[TASK TO CARRY OUT]
Using the data below, return the stretch from the line that contains "X116000D02*" through the line that contains "X184000Y64500D02*", both included, exactly as it stands and nothing beyond it.

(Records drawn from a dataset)
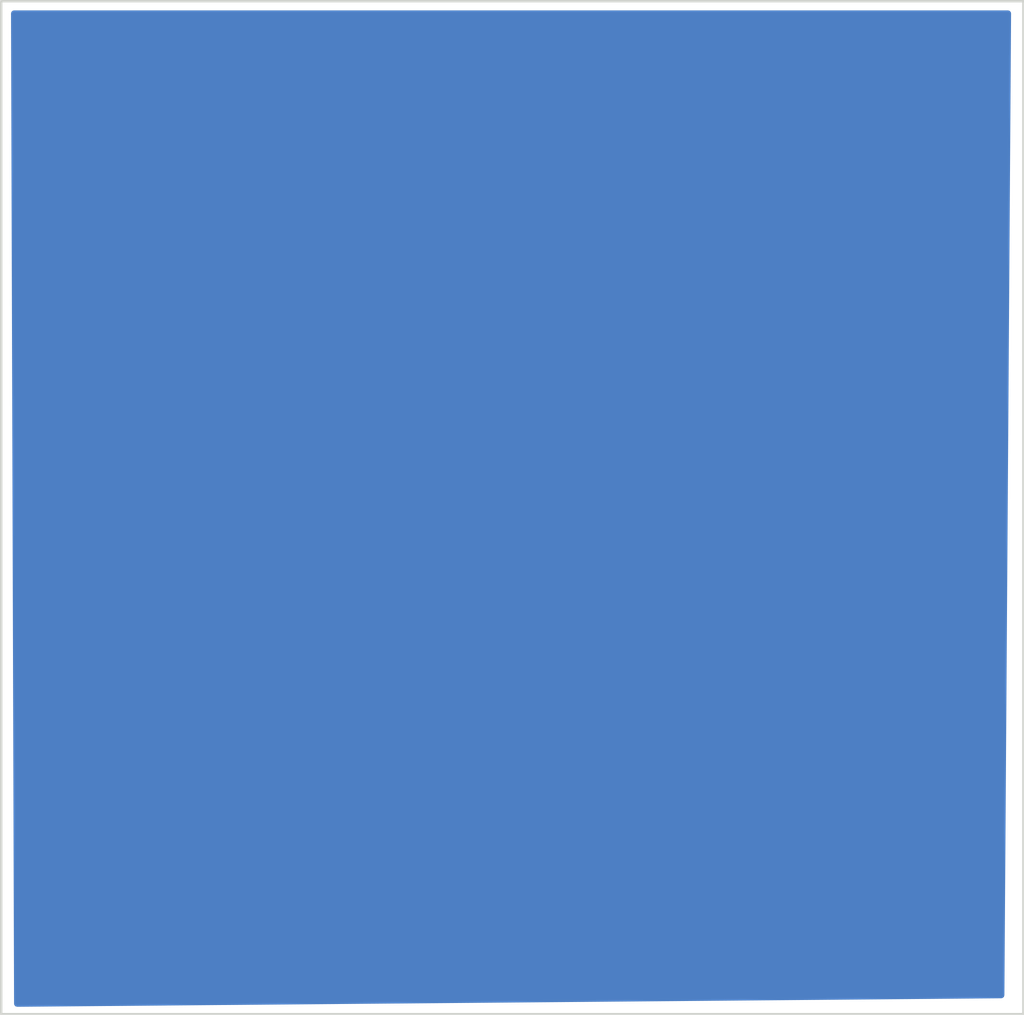
<source format=kicad_pcb>
(kicad_pcb (version 20221018) (generator pcbnew)

  (general
    (thickness 1.6)
  )

  (paper "A4")
  (layers
    (0 "F.Cu" signal)
    (31 "B.Cu" signal)
    (32 "B.Adhes" user "B.Adhesive")
    (33 "F.Adhes" user "F.Adhesive")
    (34 "B.Paste" user)
    (35 "F.Paste" user)
    (36 "B.SilkS" user "B.Silkscreen")
    (37 "F.SilkS" user "F.Silkscreen")
    (38 "B.Mask" user)
    (39 "F.Mask" user)
    (40 "Dwgs.User" user "User.Drawings")
    (41 "Cmts.User" user "User.Comments")
    (42 "Eco1.User" user "User.Eco1")
    (43 "Eco2.User" user "User.Eco2")
    (44 "Edge.Cuts" user)
    (45 "Margin" user)
    (46 "B.CrtYd" user "B.Courtyard")
    (47 "F.CrtYd" user "F.Courtyard")
    (48 "B.Fab" user)
    (49 "F.Fab" user)
    (50 "User.1" user)
    (51 "User.2" user)
    (52 "User.3" user)
    (53 "User.4" user)
    (54 "User.5" user)
    (55 "User.6" user)
    (56 "User.7" user)
    (57 "User.8" user)
    (58 "User.9" user)
  )

  (setup
    (stackup
      (layer "F.SilkS" (type "Top Silk Screen"))
      (layer "F.Paste" (type "Top Solder Paste"))
      (layer "F.Mask" (type "Top Solder Mask") (thickness 0.01))
      (layer "F.Cu" (type "copper") (thickness 0.035))
      (layer "dielectric 1" (type "core") (thickness 1.51) (material "FR4") (epsilon_r 4.5) (loss_tangent 0.02))
      (layer "B.Cu" (type "copper") (thickness 0.035))
      (layer "B.Mask" (type "Bottom Solder Mask") (thickness 0.01))
      (layer "B.Paste" (type "Bottom Solder Paste"))
      (layer "B.SilkS" (type "Bottom Silk Screen"))
      (copper_finish "None")
      (dielectric_constraints no)
    )
    (pad_to_mask_clearance 0)
    (pcbplotparams
      (layerselection 0x00010fc_ffffffff)
      (plot_on_all_layers_selection 0x0000000_00000000)
      (disableapertmacros false)
      (usegerberextensions false)
      (usegerberattributes true)
      (usegerberadvancedattributes true)
      (creategerberjobfile true)
      (dashed_line_dash_ratio 12.000000)
      (dashed_line_gap_ratio 3.000000)
      (svgprecision 4)
      (plotframeref false)
      (viasonmask false)
      (mode 1)
      (useauxorigin false)
      (hpglpennumber 1)
      (hpglpenspeed 20)
      (hpglpendiameter 15.000000)
      (dxfpolygonmode true)
      (dxfimperialunits true)
      (dxfusepcbnewfont true)
      (psnegative false)
      (psa4output false)
      (plotreference true)
      (plotvalue true)
      (plotinvisibletext false)
      (sketchpadsonfab false)
      (subtractmaskfromsilk false)
      (outputformat 1)
      (mirror false)
      (drillshape 1)
      (scaleselection 1)
      (outputdirectory "")
    )
  )

  (net 0 "")
  (net 1 "gnd")

  (gr_rect (start 114.8588 75.5904) (end 157.2006 117.5512)
    (stroke (width 0.1) (type default)) (fill none) (layer "Edge.Cuts") (tstamp dfe65795-cf6e-4ecf-9a1b-2a5039081f15))

  (zone (net 1) (net_name "gnd") (layer "B.Cu") (tstamp e0eb5e93-03ec-4c94-85ac-a00868df5938) (hatch edge 0.5)
    (connect_pads (clearance 0.5))
    (min_thickness 0.25) (filled_areas_thickness no)
    (fill yes (thermal_gap 0.5) (thermal_bridge_width 0.5))
    (polygon
      (pts
        (xy 115.2652 75.9714)
        (xy 156.6926 75.9714)
        (xy 156.4132 116.8908)
        (xy 115.3922 117.2464)
      )
    )
    (filled_polygon
      (layer "B.Cu")
      (pts
        (xy 156.63479 75.991085)
        (xy 156.680545 76.043889)
        (xy 156.691748 76.096247)
        (xy 156.414033 116.76871)
        (xy 156.393891 116.835613)
        (xy 156.340776 116.881006)
        (xy 156.291111 116.891858)
        (xy 115.51689 117.245319)
        (xy 115.449682 117.226217)
        (xy 115.403471 117.173811)
        (xy 115.391816 117.121706)
        (xy 115.391075 116.881006)
        (xy 115.265583 76.095782)
        (xy 115.285061 76.028682)
        (xy 115.337724 75.982765)
        (xy 115.389582 75.9714)
        (xy 156.567751 75.9714)
      )
    )
  )
)

</source>
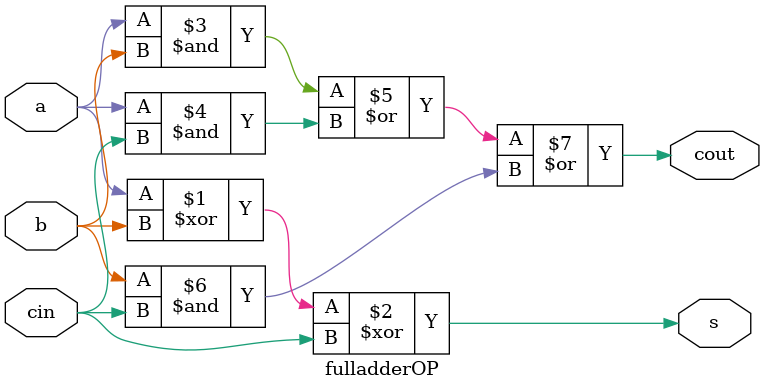
<source format=sv>
module fulladderOP(input logic a, b, cin, output logic s, cout);

	assign s = a ^ b ^ cin;
	assign cout = a & b | a & cin | b & cin;
	
endmodule
</source>
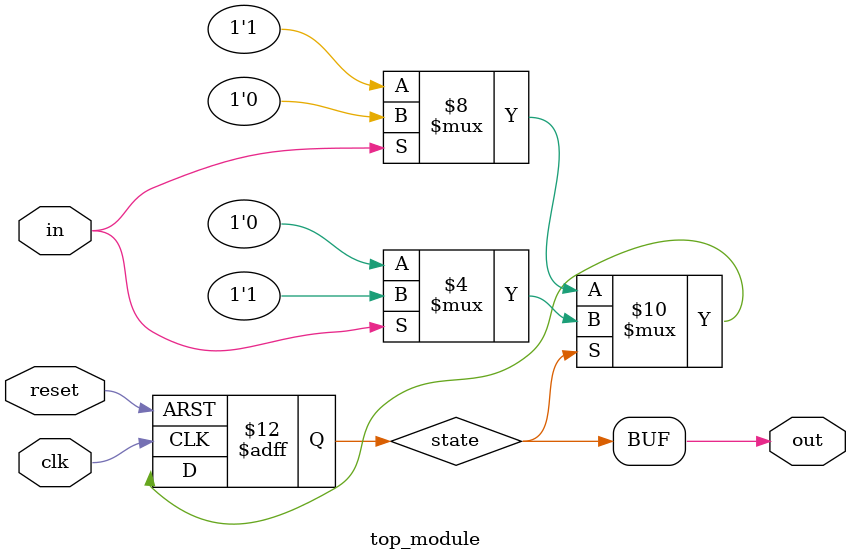
<source format=sv>
module top_module (
	input clk,
	input in,
	input reset,
	output reg out
);

parameter INITIAL_STATE = 1'b0;  // Initial state B
reg state;

always @(posedge clk or posedge reset) begin
	if (reset) begin
		state <= INITIAL_STATE;
	end else begin
		if (state == 1'b0) begin  // Current state is B
			if (in) begin
				state <= 1'b0;  // Next state is B
			end else begin
				state <= 1'b1;  // Next state is A
			end
		end else begin  // Current state is A
			if (in) begin
				state <= 1'b1;  // Next state is A
			end else begin
				state <= 1'b0;  // Next state is B
			end
		end
	end
end

assign out = state;

endmodule

</source>
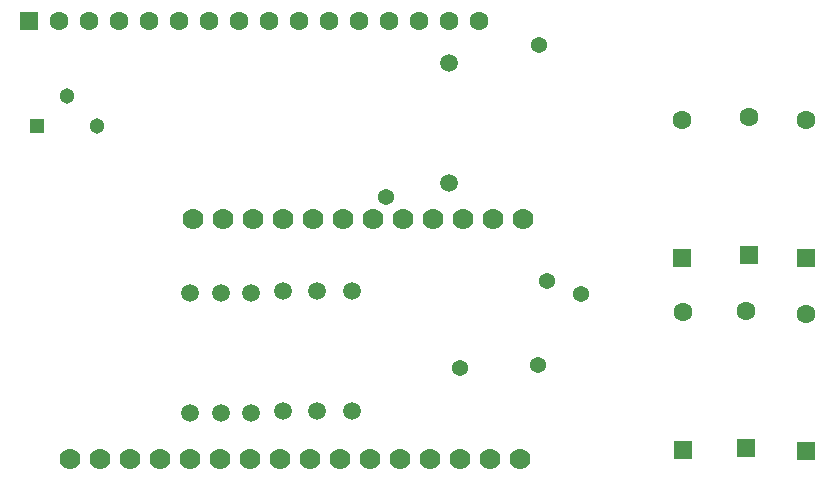
<source format=gts>
G04*
G04 #@! TF.GenerationSoftware,Altium Limited,Altium Designer,19.1.7 (138)*
G04*
G04 Layer_Color=8388736*
%FSLAX25Y25*%
%MOIN*%
G70*
G01*
G75*
%ADD15R,0.05124X0.05124*%
%ADD16C,0.05124*%
%ADD17R,0.06306X0.06306*%
%ADD18C,0.06306*%
%ADD19C,0.05912*%
%ADD20R,0.06306X0.06306*%
%ADD21C,0.07000*%
%ADD22C,0.05400*%
D15*
X14000Y116000D02*
D03*
D16*
X34000D02*
D03*
X24000Y126000D02*
D03*
D17*
X11500Y151000D02*
D03*
D18*
X21500D02*
D03*
X31500D02*
D03*
X41500D02*
D03*
X51500D02*
D03*
X61500D02*
D03*
X71500D02*
D03*
X81500D02*
D03*
X91500D02*
D03*
X101500D02*
D03*
X111500D02*
D03*
X121500D02*
D03*
X131500D02*
D03*
X141500D02*
D03*
X151500D02*
D03*
X161500D02*
D03*
X229500Y53933D02*
D03*
X250500Y54433D02*
D03*
X270500Y53433D02*
D03*
Y117933D02*
D03*
X251500Y118933D02*
D03*
X229000Y117933D02*
D03*
D19*
X151500Y97000D02*
D03*
Y137000D02*
D03*
X119000Y61000D02*
D03*
Y21000D02*
D03*
X107500Y61000D02*
D03*
Y21000D02*
D03*
X96000Y61000D02*
D03*
Y21000D02*
D03*
X85500Y60500D02*
D03*
Y20500D02*
D03*
X75500Y60500D02*
D03*
Y20500D02*
D03*
X65000Y60500D02*
D03*
Y20500D02*
D03*
D20*
X229500Y8067D02*
D03*
X250500Y8567D02*
D03*
X270500Y7567D02*
D03*
Y72067D02*
D03*
X251500Y73067D02*
D03*
X229000Y72067D02*
D03*
D21*
X66000Y85000D02*
D03*
X76000D02*
D03*
X86000D02*
D03*
X96000D02*
D03*
X106000D02*
D03*
X116000D02*
D03*
X126000D02*
D03*
X136000D02*
D03*
X146000D02*
D03*
X156000D02*
D03*
X166000D02*
D03*
X176000D02*
D03*
X175000Y5000D02*
D03*
X165000D02*
D03*
X155000D02*
D03*
X145000D02*
D03*
X135000D02*
D03*
X125000D02*
D03*
X115000D02*
D03*
X105000D02*
D03*
X95000D02*
D03*
X85000D02*
D03*
X75000D02*
D03*
X65000D02*
D03*
X55000D02*
D03*
X45000D02*
D03*
X35000D02*
D03*
X25000D02*
D03*
D22*
X155000Y35500D02*
D03*
X184000Y64500D02*
D03*
X181500Y143000D02*
D03*
X181000Y36500D02*
D03*
X195500Y60000D02*
D03*
X130500Y92500D02*
D03*
M02*

</source>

[EXERCISE RESULT]
X116000D02*
D03*
X126000D02*
D03*
X136000D02*
D03*
X146000D02*
D03*
X156000D02*
D03*
X166000D02*
D03*
X176000D02*
D03*
X175000Y5000D02*
D03*
X165000D02*
D03*
X155000D02*
D03*
X145000D02*
D03*
X135000D02*
D03*
X125000D02*
D03*
X115000D02*
D03*
X105000D02*
D03*
X95000D02*
D03*
X85000D02*
D03*
X75000D02*
D03*
X65000D02*
D03*
X55000D02*
D03*
X45000D02*
D03*
X35000D02*
D03*
X25000D02*
D03*
D22*
X155000Y35500D02*
D03*
X184000Y64500D02*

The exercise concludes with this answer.